Exercise objective - The reply to the records below should contain exactly the lines from the line with "processors who provide" through the line with "Notify When Available", and nothing besides.

Information shown -

---------------

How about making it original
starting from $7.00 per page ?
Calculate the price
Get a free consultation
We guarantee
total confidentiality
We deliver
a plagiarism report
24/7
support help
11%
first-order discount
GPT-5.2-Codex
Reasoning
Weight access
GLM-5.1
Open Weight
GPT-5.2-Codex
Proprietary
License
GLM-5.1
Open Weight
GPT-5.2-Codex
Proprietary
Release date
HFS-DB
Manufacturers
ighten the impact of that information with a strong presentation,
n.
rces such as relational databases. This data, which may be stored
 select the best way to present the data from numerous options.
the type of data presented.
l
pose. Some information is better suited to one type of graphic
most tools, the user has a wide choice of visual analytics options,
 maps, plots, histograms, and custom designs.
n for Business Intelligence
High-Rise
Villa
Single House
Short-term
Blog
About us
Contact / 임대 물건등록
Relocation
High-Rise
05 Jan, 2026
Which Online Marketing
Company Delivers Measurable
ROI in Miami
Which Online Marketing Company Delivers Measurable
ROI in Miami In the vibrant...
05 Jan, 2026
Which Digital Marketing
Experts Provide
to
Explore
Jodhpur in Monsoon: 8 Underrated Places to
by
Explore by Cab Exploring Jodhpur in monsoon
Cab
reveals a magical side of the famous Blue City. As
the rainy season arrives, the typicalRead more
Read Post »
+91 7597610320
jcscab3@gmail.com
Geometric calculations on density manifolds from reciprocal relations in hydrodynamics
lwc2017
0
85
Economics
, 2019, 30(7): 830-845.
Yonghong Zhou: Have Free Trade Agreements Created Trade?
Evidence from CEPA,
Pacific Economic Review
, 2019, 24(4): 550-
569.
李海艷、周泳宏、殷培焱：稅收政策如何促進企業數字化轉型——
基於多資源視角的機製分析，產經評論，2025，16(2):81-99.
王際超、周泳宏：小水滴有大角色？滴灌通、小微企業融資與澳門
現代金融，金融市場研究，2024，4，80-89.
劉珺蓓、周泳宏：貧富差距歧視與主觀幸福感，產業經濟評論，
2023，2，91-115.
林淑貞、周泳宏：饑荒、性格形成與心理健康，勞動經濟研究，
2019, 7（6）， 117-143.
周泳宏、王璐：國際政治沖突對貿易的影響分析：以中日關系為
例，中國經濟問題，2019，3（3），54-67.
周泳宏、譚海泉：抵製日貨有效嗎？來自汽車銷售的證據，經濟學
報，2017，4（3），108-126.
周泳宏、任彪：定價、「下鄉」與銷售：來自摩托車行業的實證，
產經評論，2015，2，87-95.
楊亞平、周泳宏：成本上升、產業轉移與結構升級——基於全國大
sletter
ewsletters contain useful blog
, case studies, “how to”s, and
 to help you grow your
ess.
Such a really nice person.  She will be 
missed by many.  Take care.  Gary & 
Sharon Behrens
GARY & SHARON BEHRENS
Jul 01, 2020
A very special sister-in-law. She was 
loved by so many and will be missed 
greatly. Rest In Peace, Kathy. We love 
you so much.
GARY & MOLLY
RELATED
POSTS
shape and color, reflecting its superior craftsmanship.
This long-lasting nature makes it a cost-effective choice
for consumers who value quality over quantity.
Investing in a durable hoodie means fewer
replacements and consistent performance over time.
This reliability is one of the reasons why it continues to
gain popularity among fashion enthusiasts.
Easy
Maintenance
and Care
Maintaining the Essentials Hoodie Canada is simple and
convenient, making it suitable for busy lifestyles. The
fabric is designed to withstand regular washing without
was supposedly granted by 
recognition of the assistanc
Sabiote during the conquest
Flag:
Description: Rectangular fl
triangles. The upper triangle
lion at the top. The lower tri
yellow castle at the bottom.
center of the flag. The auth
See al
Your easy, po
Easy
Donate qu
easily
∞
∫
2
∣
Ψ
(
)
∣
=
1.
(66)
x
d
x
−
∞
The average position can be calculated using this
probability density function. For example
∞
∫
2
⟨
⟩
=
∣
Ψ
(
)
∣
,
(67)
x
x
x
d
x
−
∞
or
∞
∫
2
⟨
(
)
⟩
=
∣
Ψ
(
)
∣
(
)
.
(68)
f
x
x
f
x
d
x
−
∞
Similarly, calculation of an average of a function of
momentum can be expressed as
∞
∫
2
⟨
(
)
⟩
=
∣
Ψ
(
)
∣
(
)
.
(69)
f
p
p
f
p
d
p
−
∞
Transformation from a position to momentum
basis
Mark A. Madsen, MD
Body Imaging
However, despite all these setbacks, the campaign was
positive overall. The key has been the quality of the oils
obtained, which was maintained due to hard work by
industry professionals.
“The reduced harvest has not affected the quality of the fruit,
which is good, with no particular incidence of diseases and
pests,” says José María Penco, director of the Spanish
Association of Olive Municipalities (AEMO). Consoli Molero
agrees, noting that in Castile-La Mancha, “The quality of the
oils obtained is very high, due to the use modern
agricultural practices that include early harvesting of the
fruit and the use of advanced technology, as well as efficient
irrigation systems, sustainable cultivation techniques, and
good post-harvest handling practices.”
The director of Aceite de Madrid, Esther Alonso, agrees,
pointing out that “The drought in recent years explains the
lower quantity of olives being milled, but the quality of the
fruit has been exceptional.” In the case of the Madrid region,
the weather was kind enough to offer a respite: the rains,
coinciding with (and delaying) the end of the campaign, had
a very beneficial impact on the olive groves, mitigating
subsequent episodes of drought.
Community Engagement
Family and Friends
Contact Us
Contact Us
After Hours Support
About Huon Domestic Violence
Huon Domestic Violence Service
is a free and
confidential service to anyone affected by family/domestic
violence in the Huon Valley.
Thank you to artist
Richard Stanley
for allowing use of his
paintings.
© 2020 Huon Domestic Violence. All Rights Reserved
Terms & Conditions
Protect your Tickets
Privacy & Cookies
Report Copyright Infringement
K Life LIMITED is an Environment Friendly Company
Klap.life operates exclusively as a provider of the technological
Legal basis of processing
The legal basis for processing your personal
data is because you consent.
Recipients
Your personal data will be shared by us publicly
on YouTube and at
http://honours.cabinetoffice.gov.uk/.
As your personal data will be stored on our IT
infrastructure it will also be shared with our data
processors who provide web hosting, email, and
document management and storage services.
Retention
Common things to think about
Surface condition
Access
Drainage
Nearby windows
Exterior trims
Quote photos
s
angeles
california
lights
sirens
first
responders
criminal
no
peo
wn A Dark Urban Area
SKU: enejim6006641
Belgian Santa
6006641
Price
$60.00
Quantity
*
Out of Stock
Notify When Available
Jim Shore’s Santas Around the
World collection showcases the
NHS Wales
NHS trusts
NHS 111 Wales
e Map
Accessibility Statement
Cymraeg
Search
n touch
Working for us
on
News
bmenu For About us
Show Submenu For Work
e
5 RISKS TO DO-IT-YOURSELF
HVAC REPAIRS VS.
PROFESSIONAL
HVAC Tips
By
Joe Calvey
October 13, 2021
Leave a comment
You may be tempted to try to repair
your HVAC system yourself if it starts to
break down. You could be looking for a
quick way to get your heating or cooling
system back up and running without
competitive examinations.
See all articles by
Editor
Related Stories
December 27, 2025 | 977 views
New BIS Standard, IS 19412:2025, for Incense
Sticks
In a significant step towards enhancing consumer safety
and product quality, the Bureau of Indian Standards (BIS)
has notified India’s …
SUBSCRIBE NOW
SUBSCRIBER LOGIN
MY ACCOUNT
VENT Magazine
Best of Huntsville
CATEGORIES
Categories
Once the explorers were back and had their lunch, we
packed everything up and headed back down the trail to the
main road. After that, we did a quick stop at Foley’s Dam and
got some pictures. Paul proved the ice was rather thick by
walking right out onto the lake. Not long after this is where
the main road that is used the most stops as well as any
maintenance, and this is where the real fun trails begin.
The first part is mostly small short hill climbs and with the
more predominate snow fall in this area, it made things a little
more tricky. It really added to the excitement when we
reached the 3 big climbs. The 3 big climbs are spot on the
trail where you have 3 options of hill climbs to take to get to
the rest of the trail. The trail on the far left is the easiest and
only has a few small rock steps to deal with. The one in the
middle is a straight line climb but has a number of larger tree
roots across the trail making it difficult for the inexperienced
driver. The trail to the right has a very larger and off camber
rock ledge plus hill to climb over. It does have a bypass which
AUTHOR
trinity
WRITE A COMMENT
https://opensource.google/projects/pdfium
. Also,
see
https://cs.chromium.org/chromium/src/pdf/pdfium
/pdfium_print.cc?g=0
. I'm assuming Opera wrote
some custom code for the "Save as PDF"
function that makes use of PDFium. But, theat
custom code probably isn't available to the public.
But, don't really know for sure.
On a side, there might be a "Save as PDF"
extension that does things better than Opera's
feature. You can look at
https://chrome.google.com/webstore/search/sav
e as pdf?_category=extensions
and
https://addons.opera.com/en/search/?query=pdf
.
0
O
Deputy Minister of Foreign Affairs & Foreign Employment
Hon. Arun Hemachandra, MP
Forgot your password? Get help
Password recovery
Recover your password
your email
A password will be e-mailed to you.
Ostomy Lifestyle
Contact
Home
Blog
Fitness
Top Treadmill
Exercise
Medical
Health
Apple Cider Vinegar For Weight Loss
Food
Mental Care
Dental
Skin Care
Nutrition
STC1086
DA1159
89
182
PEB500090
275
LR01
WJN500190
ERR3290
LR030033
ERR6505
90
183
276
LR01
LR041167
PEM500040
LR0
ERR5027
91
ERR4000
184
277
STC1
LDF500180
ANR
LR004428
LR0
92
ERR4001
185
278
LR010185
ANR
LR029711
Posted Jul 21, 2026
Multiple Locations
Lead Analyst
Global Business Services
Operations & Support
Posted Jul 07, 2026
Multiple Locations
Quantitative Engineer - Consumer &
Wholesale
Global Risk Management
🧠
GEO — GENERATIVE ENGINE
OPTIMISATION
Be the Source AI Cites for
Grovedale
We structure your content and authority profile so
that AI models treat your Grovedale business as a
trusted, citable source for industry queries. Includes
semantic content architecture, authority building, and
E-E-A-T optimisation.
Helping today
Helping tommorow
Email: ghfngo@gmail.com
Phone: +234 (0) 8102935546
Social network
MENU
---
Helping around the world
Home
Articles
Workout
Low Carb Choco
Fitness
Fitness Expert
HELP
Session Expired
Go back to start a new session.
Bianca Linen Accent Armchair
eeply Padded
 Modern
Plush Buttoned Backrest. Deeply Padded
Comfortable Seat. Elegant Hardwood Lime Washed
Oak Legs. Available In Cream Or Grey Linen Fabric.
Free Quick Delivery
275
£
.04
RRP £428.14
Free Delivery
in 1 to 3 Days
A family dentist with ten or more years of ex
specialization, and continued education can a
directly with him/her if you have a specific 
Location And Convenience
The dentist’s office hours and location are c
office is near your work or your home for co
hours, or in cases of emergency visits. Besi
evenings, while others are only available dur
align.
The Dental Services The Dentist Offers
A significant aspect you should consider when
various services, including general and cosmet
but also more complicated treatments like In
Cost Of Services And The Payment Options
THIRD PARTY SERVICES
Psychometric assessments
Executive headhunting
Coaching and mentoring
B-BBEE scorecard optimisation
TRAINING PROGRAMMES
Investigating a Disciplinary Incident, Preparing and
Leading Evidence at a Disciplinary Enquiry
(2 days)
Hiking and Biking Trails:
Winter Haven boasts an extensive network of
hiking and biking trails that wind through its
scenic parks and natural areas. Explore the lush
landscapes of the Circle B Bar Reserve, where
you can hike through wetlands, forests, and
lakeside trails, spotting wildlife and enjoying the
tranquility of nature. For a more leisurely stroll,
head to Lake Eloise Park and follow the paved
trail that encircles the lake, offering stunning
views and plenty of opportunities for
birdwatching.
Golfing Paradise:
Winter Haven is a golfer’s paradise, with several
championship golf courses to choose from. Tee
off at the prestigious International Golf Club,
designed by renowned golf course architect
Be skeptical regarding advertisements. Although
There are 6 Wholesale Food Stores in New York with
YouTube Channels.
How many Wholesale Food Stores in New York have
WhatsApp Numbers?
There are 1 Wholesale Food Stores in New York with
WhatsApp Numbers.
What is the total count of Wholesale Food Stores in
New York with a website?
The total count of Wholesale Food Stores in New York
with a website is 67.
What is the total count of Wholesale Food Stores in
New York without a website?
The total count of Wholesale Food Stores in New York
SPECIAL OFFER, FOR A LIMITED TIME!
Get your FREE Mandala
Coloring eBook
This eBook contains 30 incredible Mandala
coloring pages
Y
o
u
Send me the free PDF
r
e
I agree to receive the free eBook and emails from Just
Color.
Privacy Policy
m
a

---------------

Solution -
processors who provide web hosting, email, and
document management and storage services.
Retention
Common things to think about
Surface condition
Access
Drainage
Nearby windows
Exterior trims
Quote photos
s
angeles
california
lights
sirens
first
responders
criminal
no
peo
wn A Dark Urban Area
SKU: enejim6006641
Belgian Santa
6006641
Price
$60.00
Quantity
*
Out of Stock
Notify When Available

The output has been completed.